Germany’s nuclear waste management fund, KENFO, plans to carry out co- and direct investments in unlisted assets in the near future to further lift potential returns.
The fund is also focusing on building up a portfolio investing in private equity and sustainable infrastructure, chief executive officer Anja Mikus said.
Mikus told IPE last year that the fund was turning to private equity and infrastructure for its illiquid asset allocation amid a “challenging” environment for expected returns.
KENFO is keeping up with its efforts to expand its illiquid assets portfolio in private equity, private debt and infrastructure with capital commitments standing now at €1.8bn, it said.
It has set a strategy to reinforce capacities for alternative investments with a view to adding up to 30 new employees to the team in the coming years, it said presenting its financial results for 2020.
KENFO diversified its illiquid investments portfolio in 2020 by region and sector with subscriptions for a total of €844m, investing 49% in private equity and 51% in infrastructure.
It has so far conducted illiquid investments almost exclusively (99.9%) in private equity, according to its 2020 financial statement.
Illiquid investments made up a small portion on its portfolio in 2020 (0.3%), according to the statement. Equities still accounted for the largest share of its assets based on market value with 39.9%, followed by corporate bonds with 31.8%, government bonds with 18.8%, real estate with 8.8%, and other investments with 0.3%.
The fund plans to increase the amount of invested assets this year to €20bn, up from a €16.6bn at the end of 2020. Last year KENFO invested a total of €6.2bn in capital markets, including €3.8bn in equities, €1.3bn in corporate bonds, €790m in real estate investment trusts (REITs), €169m in government bonds and €46m in illiquid assets.
Assets under management in 2020 stood at €22.8bn, according to the financial statement.
A ‘solid’ year
KENFO took last year’s market downturn as an opportunity to adjust its strategic asset allocation and expand its equity portfolio.

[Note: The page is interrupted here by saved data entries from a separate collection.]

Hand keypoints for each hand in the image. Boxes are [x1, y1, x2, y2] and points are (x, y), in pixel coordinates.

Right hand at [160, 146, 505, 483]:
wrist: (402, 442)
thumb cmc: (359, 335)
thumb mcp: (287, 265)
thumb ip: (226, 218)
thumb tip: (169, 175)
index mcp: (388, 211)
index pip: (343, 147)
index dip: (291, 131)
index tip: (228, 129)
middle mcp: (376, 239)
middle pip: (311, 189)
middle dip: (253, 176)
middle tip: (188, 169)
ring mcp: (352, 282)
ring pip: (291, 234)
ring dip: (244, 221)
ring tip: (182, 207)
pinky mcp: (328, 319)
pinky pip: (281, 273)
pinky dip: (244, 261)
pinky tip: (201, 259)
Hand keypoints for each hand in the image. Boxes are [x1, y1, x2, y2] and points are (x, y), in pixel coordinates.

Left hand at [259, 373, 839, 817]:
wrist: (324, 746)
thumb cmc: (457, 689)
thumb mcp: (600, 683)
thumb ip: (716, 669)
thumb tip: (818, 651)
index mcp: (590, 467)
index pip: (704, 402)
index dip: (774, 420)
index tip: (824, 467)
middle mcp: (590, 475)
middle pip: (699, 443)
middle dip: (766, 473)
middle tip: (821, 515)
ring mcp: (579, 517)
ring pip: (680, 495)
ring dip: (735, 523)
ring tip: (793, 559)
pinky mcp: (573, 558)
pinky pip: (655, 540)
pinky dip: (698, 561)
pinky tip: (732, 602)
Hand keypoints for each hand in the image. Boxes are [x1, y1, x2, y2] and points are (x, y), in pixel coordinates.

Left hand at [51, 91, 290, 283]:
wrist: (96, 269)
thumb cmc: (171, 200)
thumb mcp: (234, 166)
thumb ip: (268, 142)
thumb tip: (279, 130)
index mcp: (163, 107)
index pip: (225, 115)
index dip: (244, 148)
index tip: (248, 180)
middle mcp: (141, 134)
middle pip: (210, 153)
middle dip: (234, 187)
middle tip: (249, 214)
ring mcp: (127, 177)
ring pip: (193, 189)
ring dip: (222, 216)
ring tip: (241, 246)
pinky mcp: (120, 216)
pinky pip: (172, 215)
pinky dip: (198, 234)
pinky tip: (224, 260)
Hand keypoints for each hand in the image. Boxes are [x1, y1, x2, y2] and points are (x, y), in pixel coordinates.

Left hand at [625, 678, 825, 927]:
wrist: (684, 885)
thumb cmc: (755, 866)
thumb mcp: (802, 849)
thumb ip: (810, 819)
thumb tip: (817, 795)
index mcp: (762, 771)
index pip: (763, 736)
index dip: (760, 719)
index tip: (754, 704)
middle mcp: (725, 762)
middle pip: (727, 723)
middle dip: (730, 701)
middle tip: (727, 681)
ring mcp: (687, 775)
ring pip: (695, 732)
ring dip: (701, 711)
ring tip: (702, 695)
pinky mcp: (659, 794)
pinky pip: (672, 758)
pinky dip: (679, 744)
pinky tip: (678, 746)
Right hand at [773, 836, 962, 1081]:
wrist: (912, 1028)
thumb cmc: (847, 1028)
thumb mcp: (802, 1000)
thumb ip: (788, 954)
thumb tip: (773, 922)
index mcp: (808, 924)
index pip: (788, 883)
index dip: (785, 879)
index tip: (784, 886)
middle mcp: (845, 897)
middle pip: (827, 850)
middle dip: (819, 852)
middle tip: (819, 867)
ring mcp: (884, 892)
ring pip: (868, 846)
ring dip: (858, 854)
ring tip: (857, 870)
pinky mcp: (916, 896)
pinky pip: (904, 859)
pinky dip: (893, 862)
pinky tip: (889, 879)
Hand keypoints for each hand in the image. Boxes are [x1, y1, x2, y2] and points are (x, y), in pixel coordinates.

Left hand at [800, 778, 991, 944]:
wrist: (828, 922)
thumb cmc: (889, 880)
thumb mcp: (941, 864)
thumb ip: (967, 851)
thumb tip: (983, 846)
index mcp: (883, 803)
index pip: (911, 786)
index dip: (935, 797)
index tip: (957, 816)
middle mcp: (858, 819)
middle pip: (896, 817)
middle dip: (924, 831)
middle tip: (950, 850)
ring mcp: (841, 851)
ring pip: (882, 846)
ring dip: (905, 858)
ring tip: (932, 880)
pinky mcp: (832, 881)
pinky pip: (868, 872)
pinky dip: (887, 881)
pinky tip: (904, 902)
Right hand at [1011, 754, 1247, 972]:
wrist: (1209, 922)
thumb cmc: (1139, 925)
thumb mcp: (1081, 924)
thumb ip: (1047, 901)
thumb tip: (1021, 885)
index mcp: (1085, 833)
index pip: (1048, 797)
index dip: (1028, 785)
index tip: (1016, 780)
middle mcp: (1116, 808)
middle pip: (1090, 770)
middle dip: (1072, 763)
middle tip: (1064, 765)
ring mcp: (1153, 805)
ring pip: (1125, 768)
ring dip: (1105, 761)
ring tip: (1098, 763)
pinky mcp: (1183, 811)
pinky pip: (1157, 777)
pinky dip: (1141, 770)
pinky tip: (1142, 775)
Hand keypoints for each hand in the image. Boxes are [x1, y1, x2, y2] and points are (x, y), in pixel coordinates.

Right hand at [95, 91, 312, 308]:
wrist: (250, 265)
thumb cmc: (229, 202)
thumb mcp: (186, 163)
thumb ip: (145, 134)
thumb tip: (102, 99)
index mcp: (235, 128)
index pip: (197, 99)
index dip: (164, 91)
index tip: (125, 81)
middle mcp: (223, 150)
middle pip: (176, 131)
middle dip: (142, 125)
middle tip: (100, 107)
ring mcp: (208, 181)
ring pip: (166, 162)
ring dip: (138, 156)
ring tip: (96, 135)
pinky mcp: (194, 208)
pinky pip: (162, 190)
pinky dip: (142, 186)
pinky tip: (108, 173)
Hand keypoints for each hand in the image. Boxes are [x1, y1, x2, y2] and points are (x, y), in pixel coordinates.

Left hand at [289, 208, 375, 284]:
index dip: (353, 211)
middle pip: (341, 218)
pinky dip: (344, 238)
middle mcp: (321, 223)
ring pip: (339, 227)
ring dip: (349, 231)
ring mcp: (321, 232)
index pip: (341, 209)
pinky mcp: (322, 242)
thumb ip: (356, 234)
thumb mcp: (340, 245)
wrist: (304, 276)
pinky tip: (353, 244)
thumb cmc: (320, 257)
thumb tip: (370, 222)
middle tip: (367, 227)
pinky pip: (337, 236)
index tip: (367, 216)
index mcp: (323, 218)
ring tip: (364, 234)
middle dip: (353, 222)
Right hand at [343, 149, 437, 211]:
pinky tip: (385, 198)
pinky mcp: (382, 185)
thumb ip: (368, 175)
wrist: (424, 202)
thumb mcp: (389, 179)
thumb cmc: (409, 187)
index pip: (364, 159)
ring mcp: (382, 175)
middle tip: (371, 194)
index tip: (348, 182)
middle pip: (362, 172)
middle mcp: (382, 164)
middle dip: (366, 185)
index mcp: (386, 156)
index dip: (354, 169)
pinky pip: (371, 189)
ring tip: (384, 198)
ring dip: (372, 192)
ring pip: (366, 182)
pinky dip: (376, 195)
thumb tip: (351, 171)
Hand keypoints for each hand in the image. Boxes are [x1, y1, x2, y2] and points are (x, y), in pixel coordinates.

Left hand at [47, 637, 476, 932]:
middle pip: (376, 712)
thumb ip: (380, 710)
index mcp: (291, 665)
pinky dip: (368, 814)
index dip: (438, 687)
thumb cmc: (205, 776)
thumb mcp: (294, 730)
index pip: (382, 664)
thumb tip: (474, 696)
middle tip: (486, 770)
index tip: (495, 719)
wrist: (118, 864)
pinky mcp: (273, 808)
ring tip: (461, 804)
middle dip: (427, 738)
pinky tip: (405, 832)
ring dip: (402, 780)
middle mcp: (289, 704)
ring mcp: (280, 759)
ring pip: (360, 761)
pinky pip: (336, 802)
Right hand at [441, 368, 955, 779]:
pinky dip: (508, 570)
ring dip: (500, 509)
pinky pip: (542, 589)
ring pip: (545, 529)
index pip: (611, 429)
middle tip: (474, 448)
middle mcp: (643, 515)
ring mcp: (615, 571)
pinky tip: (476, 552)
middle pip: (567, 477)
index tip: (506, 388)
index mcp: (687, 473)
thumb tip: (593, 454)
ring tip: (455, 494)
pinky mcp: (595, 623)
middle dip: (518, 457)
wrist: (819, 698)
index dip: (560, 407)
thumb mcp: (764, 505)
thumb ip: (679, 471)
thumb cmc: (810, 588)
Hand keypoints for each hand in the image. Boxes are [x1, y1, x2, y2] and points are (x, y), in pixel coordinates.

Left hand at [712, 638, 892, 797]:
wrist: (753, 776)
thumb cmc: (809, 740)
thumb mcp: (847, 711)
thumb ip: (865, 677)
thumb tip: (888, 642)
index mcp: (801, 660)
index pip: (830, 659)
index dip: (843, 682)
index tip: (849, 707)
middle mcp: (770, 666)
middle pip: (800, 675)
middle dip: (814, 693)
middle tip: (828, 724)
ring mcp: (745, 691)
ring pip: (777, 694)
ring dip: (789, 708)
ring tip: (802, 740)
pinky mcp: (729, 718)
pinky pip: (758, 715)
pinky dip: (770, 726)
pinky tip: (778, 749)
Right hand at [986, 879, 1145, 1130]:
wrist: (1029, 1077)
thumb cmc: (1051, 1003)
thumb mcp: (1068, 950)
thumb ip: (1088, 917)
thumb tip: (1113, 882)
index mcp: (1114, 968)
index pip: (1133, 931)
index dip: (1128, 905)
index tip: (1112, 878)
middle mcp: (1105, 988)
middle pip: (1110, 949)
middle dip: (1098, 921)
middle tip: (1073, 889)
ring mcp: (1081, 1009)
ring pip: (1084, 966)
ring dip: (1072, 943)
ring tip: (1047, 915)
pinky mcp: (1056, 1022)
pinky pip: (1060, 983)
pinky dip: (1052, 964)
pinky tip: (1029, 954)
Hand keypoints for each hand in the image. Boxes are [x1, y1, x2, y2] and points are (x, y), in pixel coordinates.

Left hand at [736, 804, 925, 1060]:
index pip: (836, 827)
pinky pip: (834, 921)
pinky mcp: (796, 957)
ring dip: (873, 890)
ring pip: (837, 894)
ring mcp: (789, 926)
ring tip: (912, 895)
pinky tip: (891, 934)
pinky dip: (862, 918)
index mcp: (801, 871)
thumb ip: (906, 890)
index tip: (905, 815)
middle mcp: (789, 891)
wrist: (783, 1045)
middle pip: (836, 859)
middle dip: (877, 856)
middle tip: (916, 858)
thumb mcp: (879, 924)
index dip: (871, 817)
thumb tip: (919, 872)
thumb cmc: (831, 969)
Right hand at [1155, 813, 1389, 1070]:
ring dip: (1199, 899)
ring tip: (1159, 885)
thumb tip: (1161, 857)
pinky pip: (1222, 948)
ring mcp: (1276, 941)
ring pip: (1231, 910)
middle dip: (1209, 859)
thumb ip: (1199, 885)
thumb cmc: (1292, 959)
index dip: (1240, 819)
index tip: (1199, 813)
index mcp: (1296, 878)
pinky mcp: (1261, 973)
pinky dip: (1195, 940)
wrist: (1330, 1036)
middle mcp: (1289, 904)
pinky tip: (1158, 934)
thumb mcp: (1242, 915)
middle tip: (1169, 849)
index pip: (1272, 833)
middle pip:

It eventually managed to navigate the crisis “successfully”, said Thorsten Herdan, chair of the board of trustees and head of the energy policy department at the Federal Ministry of Economic Affairs and Energy.
The fund closed 2020 with a “solid” return on investments of 8.3%, to lift the value of its assets in the first five months of this year of 4.4%, CEO Mikus said.
Overall, the fund earned €2.5bn on its portfolio by May based on market value and deducting costs. It ended 2020 with a profit of €120m compared with €9.4m in the prior year, resulting also from the sale of a portfolio of “high-quality bonds”, it added.
KENFO had to sustain costs of €52.6m paid to the Deutsche Bundesbank for negative interest, however, down by €13.5m compared to 2019. It spent €7.3m for internal administration, with staff accounting for the largest share of its expenses at €4.3m.
“We expect to be able to continue the positive trend in the next year and to further increase earnings in the range of €195-245m,” chief financial officer Thomas Bley said.
KENFO has so far paid €1.3bn to finance the nuclear waste management to the Federal Ministry for the Environment, Nature Conservation and Nuclear Safety. Last year it paid €512.4m.
“We achieved what we set out to do in 2020, even though the past year was marked by the COVID-19 crisis,” Bley added.
The recent changes to the Disposal Fund Act (EntsorgFondsG) – which established KENFO in 2017 – would facilitate investments in illiquid assets.
“With the change in the law, we have succeeded in relieving KENFO of legal and administrative burdens to a certain extent,” Herdan said.